Plus, she said, it helped her discover Montreal as a traveller.

Thorough online guide

The website, which until Wednesday was a place to offer suggestions and keep updated on her progress, has been replaced with a completely different one that includes stories, photos, video capsules and other information from her experiences. A post about the first episode is online, and others will be added over the next 13 weeks.

The posts include her thoughts about the episode, portraits (video or text) of the people she met, details about her fashion of the day, tips on using technology while travelling, tips on where to go and what to see in that area, and even the soundtrack of that episode. Pepin said it was important to her that she include Montreal bands in her show “because elevator music in TV shows annoys the crap out of me. We did our best to have a good soundtrack, which was a challenge due to mu$ic rights.”

Yeah, she spelled music with a dollar sign.

Including local music is a nice touch that adds to the quality of the series.

The future

For the first time in a while, Pepin doesn’t have anything lined up. She’s working on some ideas to pitch, but after she’s done writing up all her experiences for the show’s website, she’ll be a free agent again.

Both Pepin and producer Huysmans said they’d love to do a second season of the show or some other collaboration in the future. Pepin said she’d like to go somewhere less touristy, where people don’t expect social media to be quite as active. Practical considerations mean that it would probably need to be a country where English or French is the spoken language.

“If my career stays in Quebec, I really want to keep working in French and in English,” she said. Only in Montreal “was my first real experience working for an anglo production company.”

But nothing’s on the table yet. How well this show is received will probably be a big factor in whether they decide to try this experiment again.

Sadly, there’s no way to watch the show online. “There’s one disappointment I have with this show and that it’s not available online,” Pepin said.

Tamy @ Royaume-Uni runs Thursdays at 8pm on Évasion, starting March 13. It repeats Friday at midnight and 8am, and Saturday at 9am and 6pm.
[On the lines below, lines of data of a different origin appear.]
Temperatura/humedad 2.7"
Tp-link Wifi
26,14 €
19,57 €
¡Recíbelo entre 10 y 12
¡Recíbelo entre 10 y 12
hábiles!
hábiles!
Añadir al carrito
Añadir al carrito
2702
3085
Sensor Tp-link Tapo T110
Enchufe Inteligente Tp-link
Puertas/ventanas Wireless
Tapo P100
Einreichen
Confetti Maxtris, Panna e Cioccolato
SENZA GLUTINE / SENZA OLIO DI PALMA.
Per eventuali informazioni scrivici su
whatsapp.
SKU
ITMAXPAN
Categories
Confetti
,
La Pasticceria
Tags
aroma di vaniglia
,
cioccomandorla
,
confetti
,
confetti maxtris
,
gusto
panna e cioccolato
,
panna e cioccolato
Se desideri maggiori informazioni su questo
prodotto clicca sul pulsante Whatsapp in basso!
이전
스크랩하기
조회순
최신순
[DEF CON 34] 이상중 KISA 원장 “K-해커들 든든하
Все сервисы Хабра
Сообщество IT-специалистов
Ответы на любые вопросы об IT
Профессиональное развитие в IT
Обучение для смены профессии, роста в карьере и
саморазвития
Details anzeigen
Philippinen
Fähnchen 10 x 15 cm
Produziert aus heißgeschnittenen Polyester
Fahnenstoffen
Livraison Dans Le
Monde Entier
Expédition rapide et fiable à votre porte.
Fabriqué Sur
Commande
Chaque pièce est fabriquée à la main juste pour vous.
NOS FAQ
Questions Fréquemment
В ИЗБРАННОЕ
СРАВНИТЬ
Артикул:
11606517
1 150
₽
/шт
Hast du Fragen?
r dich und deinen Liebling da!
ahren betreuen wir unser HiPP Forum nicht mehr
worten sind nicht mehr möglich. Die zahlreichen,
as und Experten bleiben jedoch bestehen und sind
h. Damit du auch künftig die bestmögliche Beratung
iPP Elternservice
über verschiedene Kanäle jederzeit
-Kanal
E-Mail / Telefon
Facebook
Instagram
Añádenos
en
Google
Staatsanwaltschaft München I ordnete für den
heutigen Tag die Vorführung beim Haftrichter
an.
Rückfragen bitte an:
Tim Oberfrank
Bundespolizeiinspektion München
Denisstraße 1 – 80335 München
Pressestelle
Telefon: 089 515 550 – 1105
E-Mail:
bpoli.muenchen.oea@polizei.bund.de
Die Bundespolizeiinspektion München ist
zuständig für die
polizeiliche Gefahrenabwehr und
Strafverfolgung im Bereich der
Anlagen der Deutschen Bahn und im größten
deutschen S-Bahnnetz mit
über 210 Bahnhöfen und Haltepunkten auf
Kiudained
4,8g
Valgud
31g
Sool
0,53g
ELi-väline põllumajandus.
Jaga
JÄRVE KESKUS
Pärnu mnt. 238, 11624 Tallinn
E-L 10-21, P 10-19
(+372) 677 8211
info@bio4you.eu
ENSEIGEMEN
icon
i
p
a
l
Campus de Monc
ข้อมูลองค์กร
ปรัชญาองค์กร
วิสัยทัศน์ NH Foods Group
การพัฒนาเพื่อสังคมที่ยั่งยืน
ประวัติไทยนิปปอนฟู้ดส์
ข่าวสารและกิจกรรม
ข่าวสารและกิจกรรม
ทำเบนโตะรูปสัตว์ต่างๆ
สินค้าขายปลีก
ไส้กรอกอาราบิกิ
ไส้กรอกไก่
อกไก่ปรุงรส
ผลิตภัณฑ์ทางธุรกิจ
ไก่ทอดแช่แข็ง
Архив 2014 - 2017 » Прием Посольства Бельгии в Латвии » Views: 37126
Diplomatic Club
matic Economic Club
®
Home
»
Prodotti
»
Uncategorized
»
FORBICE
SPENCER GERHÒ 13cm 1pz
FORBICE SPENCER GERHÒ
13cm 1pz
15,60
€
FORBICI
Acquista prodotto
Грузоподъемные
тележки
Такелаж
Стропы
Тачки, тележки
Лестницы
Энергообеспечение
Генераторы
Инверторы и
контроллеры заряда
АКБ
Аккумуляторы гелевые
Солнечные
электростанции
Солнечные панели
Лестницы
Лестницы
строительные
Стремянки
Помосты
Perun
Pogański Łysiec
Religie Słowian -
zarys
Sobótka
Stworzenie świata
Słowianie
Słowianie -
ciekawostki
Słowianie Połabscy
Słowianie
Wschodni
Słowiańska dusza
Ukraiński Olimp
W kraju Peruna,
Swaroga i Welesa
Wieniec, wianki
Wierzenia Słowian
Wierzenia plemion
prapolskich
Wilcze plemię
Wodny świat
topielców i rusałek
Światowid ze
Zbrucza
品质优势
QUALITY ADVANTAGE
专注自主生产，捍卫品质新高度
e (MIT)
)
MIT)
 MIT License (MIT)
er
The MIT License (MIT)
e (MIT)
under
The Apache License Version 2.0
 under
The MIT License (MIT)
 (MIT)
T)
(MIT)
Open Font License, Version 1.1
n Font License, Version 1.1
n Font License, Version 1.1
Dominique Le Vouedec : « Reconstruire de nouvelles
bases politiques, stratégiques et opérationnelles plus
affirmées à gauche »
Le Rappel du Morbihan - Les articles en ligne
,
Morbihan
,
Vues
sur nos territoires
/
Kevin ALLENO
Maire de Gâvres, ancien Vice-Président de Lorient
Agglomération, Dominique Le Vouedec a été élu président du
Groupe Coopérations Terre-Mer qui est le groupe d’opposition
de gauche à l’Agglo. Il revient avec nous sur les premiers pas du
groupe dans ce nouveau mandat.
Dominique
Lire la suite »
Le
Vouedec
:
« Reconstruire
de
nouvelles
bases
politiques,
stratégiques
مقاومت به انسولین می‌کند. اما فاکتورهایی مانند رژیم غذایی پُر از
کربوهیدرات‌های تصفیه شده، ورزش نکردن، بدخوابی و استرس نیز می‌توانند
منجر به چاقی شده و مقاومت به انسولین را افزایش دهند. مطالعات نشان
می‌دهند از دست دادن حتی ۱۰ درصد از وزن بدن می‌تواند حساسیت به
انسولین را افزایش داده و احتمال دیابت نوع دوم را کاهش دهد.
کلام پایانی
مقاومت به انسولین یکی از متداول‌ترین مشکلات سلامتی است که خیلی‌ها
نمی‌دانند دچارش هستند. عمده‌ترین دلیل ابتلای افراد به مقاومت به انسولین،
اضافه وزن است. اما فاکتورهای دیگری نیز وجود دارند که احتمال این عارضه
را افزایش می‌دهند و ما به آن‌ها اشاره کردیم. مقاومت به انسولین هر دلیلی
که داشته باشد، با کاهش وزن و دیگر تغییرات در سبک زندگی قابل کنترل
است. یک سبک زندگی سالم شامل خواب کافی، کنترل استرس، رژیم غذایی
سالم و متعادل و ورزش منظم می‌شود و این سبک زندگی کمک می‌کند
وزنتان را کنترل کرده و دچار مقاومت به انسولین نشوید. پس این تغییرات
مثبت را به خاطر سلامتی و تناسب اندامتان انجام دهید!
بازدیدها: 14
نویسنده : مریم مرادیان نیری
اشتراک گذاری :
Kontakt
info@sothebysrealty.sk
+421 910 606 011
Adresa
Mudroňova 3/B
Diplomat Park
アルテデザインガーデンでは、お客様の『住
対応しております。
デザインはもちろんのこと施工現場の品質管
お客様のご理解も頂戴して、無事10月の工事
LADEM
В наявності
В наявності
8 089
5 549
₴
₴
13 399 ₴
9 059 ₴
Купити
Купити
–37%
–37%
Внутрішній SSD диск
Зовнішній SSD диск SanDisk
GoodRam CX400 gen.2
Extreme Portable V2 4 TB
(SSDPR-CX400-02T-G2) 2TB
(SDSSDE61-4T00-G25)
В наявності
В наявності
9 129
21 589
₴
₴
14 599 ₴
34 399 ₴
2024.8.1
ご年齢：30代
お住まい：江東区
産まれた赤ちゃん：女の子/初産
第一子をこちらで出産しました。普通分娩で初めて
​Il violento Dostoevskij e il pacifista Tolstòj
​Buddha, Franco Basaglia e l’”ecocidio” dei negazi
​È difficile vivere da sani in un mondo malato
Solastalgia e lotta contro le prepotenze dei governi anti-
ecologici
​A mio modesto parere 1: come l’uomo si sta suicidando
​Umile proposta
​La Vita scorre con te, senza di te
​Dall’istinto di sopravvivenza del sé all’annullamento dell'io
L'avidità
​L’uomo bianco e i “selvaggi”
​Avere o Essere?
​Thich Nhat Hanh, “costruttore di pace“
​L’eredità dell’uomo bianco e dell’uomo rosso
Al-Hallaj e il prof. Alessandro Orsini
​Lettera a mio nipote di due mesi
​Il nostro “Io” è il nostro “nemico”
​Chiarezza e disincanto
For more information, visit tamy.urbania.ca or the show’s website on Évasion.

Further reading

Huffington Post Québec also has a story about Pepin’s new show.

UPDATE (June 19): The series has been nominated for three Gémeaux awards.

5 thoughts on “Tamy Emma Pepin’s bilingual trip through the UK

  1. Dilbert

    A TV show that could likely never happen on English local TV in Montreal… too much personality for the very bland nature of anglo TV.

    Reply
    1. Fagstein Post author

      A TV show that could likely never happen on English local TV in Montreal

      Or French, I imagine. There isn’t anything about this show that should restrict it to a local audience.

      Reply
  2. Vicky

    I was the last minute replacement in Newcastle that Tamy mentions in the Huffington Post article (my French non-existent, so thank you Google Translate): it was a fascinating experience and I’m hoping I get a chance to see series (aside from terror at how my 2 seconds on TV might look) from outside Canada! There’s been a similar concept done here in the UK (Ross Noble’s Freewheeling), but given it was a comedian doing it in his native country it had a very different feel.